* _本文抜粋_
· · ·

5月9日のお題は「学校」「パスタ」「城」でした。

更に仰げば速き雲脚月山の城郭跡は風ばかり吹く(しま・しましま)
私事ですが(当たり前ですが)、この日は句会があって、
気がついたらもう「城」に出すしかない時間になってました。
城!
うーん、これは松江城しか浮かんでこないなって思って
しばらく悩んでたんですが、
以前行ったことのある月山富田城を詠んでみました。
松江城は江戸期に入ってから作られたお城で、
戦いを経験したことがない城なんですが、
月山富田城は、戦いの歴史のある場所です。
毛利と尼子?山中鹿之助?
歴史と絡めて詠もうかとも思ったんですが、
現在の城跡を直接詠むことにしました。
重ために初句を詠み出して、
歴史感が伝われば……って思いましたが、
やたらと重いですね。改めて読むと。

この日は「学校」と「城」の投票をしました。
ハートを入れたうた。
吉川みほさんの
学級会本日の議題「呼ばれるといやなあだ名」で埋まる黒板
もう、読んでるだけで心がざわつきますね。
「学級会」、担任教諭の指導なのか、児童主体で行われるものなのか、
どっちなのかはわかりませんが、
上から目線のいやな議題ですね。
自己申告で、
こう呼ばれるのはいやです
っていう名前を集めるなら、まだマシな気がしますが、
黒板を埋める勢いがあるってことは、
これ呼ばれていやだろうなって
クラスメートがどんどん発言して埋まっていった、
みたいな気がします。
実際にそれを呼ばれている側は
もう身の置き所がないだろうなって辛い気持になります。
その辺りの心情を一切描かずに、
このいやな感じだけを詠まれているところが
いいな、いやでいいなって思いました。
静ジャックさんの
城跡をきずあとと読む戦いの歴史があった町に降る雨
「城跡をきずあとと読む」
という上の句がいいなぁって思います。
一般的にそう読むとか、
この町ではそう読むというのではなくて、
主体が特定の城跡を目にすると、
つい「きずあと」と読みたくなってしまう
ってことかなと思いました。
再建されなかった城の跡があるということは、
何かしら理由があって、
その理由の一つに敗戦の歴史があるんだと思います。
そのことに思いを馳せる主体と雨の
しっとりした淋しさがいいなって思いました。

· · ·

[キーポイント座標データ]
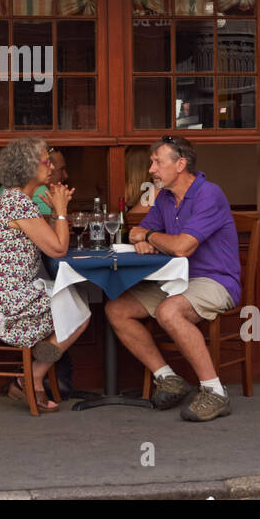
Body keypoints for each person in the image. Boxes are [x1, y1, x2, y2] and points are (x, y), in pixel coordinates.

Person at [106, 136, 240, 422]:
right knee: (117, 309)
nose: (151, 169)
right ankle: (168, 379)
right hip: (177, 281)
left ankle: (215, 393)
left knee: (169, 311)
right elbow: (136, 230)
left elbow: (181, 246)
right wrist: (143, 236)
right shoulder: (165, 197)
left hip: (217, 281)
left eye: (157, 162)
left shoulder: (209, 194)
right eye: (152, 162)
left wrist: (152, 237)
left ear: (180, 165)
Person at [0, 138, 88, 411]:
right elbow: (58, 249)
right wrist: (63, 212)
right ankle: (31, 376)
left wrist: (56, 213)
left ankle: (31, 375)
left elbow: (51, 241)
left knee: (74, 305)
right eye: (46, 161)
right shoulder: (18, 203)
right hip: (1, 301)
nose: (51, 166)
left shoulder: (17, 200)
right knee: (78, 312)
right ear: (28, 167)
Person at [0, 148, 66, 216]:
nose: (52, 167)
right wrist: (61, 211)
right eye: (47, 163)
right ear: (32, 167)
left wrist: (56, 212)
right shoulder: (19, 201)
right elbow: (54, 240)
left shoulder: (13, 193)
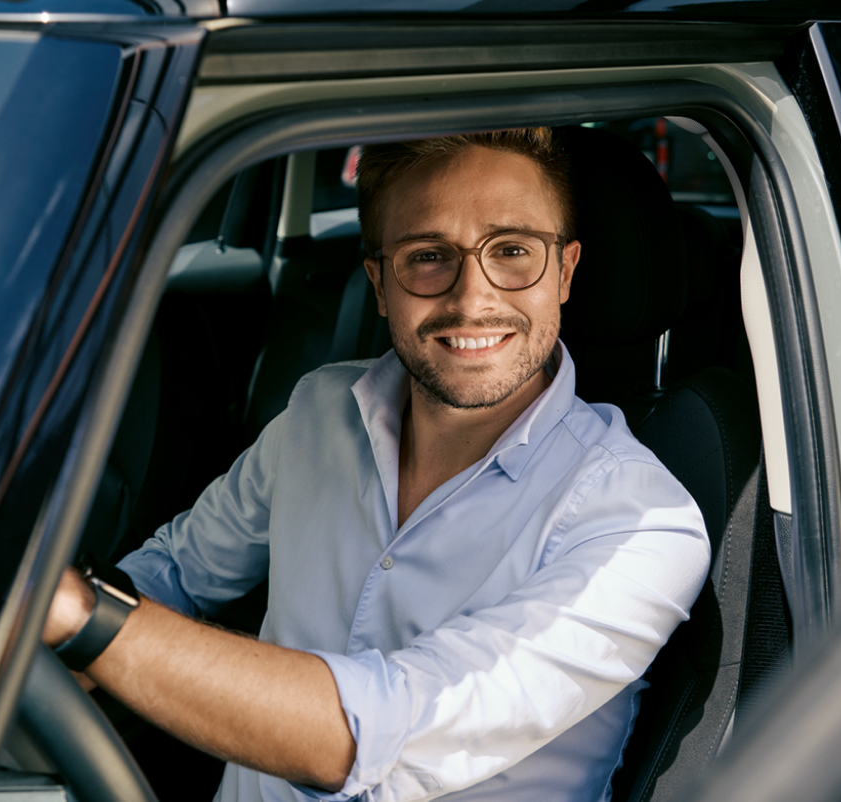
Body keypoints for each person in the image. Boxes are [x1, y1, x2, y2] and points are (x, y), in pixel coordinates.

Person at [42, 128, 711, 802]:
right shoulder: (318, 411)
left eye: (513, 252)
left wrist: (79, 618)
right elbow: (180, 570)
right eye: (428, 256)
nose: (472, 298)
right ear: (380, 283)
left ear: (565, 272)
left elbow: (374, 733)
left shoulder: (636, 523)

· · ·

* _練習問題_
a - 抜粋の「という上の句がいいなぁって思います。」から「しっとりした淋しさがいいなって思いました。」までの部分を、「主体」を「語り手」に替えて書き直しなさい。
b - 抜粋の内容について、次の問いに答えなさい。
(i) 5月9日のお題は何でしたか。
(ii) 筆者によると、松江城はいつ作られた城ですか。
(iii) この日、筆者はどのお題に投票しましたか。
c - 抜粋のうち「更に仰げば速き雲脚」で始まる段落を、主な事実を残して箇条書きにまとめなさい。
上のデータは課題を解くのに必要ありません。

* _解答_
a -
という上の句がいいなぁって思います。
一般的にそう読むとか、
この町ではそう読むというのではなくて、
語り手が特定の城跡を目にすると、
つい「きずあと」と読みたくなってしまう
ってことかなと思いました。
再建されなかった城の跡があるということは、
何かしら理由があって、
その理由の一つに敗戦の歴史があるんだと思います。
そのことに思いを馳せる語り手と雨の
しっとりした淋しさがいいなって思いました。

b -
(i) 「学校」「パスタ」「城」
(ii) 江戸期に入ってから
(iii) 「学校」と「城」

c -
・筆者の歌：更に仰げば速き雲脚月山の城郭跡は風ばかり吹く
・この日は句会があり、気づくと「城」に出すしかない時間になっていた。
・松江城しか浮かばず悩んだが、以前行ったことのある月山富田城を詠んだ。
・松江城は江戸期に入ってから作られ、戦いを経験していない。月山富田城には戦いの歴史がある。
・毛利と尼子、山中鹿之助など歴史と絡めることも考えたが、現在の城跡を直接詠むことにした。
・初句を重めにして歴史感を出そうとしたが、読み返すとやたらと重いと感じた。